Tina asked: How about the fumes from the basting spray? 

I use the Odif 505 spray and find that the fumes are not a problem for me. I usually open the portlights for ventilation. The bathroom is adjacent to the bedroom where I spray, so I also turn on the fan in there to move air out of both rooms. I use a VERY light touch with the spray since I've found that it really doesn't take much to hold the sandwich together. Too much spray is more of a problem; that seems to make my needle skip stitches.

Diann asked: Do you baste all quilts that way, no matter what size? I have tried lots of different basting methods myself and finally decided that's the best way for me. 

Not sure why I'm saving all these

Yes, I use spray baste exclusively now. I bought hundreds of those little curved safety pins, but I never use them anymore.

Jennifer asked: Do you ever have guests? For the guest bed/sewing studio, could you take out the bed to make more room? 

We do have occasional guests when there isn't a pandemic raging. I can remove most of my sewing stuff from the guest room and put it in our room for a few days, but it gets pretty crowded. The whole boat gets crowded when we have guests! It's a very intimate situation, with almost no way to get out of each other's hair, so guests are rare and don't stay very long.

Many of my tools live in this hanging bag and are easily moved

The guest bed is completely built in and covers some mechanical spaces underneath. Behind the drawers where I store scraps and orphan blocks, it opens up into an oddly shaped, pointy bilge where the bow thruster is installed. The thruster is a pair of small, high speed propellers that help move the bow from side to side during slow speed maneuvers like tying up to a dock. 

Nicki asked: Where's the farthest you've been from the states?  

The boat is somewhere behind me in the turquoise waters

We cruised past the Bahamas all the way to Turks and Caicos. It was really beautiful!

Kate asked:  Did you have all of this worked out when you first started living on the boat or did you gradually figure out how to navigate life without a permanent abode? 

Before we moved onto the boat, we lived for nine years full time in a motorhome.
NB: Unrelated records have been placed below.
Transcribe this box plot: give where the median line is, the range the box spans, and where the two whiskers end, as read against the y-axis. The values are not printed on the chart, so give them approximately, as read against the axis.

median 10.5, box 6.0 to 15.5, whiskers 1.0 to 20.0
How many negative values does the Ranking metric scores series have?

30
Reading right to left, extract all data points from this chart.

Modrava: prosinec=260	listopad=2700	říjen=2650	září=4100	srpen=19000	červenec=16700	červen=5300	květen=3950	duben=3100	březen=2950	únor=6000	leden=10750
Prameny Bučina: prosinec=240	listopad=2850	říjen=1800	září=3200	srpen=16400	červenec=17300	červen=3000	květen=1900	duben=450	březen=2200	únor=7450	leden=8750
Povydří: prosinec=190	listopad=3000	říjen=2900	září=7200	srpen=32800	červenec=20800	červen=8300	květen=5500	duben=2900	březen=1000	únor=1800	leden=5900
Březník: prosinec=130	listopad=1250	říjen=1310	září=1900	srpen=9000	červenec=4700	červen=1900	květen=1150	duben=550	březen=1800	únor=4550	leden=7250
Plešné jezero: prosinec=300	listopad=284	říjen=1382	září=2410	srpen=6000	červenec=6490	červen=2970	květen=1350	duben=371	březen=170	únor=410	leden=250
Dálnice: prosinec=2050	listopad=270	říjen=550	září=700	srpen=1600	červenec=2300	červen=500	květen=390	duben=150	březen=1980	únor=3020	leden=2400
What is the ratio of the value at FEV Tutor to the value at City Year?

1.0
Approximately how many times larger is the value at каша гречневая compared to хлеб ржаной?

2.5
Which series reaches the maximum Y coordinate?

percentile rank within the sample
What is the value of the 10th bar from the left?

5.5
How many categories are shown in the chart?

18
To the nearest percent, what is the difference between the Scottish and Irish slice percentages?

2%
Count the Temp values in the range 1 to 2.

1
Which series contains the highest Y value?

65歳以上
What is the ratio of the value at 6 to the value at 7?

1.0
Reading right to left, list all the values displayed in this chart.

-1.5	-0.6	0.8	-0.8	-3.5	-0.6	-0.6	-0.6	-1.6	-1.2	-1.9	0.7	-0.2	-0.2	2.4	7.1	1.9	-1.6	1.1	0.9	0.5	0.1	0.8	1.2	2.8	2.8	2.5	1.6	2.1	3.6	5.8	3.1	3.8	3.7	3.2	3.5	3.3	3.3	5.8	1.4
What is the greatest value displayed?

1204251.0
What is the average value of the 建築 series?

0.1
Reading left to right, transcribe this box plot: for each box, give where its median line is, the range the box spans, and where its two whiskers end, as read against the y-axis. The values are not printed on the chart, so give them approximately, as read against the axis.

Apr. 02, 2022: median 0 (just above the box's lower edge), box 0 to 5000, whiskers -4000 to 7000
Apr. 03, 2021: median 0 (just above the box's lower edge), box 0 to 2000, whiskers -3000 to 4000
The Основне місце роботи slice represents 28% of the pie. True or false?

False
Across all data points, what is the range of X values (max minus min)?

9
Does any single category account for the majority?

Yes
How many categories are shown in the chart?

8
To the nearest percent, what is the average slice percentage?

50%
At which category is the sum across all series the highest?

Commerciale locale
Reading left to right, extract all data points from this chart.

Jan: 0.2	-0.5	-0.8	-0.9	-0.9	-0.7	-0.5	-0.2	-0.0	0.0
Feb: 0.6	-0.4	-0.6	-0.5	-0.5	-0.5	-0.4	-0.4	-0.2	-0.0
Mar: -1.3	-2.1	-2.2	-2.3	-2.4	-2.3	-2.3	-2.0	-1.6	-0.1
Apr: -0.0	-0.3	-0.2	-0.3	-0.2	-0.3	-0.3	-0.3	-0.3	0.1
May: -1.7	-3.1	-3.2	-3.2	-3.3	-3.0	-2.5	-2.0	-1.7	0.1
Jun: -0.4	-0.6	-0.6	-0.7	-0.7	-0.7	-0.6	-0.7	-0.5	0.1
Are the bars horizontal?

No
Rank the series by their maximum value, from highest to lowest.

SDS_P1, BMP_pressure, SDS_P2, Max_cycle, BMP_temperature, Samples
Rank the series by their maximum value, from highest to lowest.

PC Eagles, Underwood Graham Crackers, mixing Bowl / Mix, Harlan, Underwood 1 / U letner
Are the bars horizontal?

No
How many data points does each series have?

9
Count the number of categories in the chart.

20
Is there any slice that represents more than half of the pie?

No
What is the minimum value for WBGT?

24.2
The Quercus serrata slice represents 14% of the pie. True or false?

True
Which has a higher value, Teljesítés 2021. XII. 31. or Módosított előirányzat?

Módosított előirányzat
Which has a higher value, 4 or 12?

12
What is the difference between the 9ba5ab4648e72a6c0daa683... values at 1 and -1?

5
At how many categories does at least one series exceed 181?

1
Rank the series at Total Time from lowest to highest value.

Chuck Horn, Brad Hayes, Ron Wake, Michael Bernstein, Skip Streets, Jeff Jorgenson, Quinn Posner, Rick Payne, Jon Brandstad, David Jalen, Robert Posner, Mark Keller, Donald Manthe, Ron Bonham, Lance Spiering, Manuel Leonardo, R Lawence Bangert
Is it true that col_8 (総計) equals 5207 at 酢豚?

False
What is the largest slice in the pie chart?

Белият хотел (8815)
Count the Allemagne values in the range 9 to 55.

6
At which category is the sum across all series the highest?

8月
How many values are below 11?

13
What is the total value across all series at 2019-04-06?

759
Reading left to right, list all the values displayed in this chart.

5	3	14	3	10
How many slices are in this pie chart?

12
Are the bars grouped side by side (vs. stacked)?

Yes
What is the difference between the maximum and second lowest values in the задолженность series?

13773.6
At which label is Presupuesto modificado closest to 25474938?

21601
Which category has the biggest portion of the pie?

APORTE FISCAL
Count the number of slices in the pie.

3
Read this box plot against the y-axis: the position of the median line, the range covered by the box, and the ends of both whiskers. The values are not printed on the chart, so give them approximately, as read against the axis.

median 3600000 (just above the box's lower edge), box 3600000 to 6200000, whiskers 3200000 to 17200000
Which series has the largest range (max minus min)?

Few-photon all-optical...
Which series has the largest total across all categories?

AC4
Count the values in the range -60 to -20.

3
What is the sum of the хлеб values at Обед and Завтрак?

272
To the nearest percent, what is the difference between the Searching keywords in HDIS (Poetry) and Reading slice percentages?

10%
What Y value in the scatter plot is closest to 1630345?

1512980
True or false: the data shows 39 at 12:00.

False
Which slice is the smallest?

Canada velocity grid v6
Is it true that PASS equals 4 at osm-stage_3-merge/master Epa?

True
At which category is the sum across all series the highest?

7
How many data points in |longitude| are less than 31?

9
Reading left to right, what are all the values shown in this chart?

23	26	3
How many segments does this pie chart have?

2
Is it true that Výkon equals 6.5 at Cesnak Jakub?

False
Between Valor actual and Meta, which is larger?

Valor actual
Many of the logistics are the same for things like receiving mail, conserving water, and creating our own electricity. There were approximately a million people living as full-time RVers when we started 16 years ago, so we did a lot of research and picked a lot of brains back then. The traveling community is very helpful and friendly! There seem to be fewer full time live aboard boaters, though, so I'm glad we started by RVing first.

We lived in this double decker bus for almost a decade

However, apparently we chose our homes in the incorrect order. You're supposed to start on a boat. The sequence is: Sailboat, Motorboat, Motorhome, Nursing home, Funeral home. Since we're going backwards, maybe we'll end up in kindergarten instead. Travel does keep you young!

These were all such super questions! Thanks for all your interest in our oddball lifestyle. If you are curious about anything else, feel free to ask in the comments.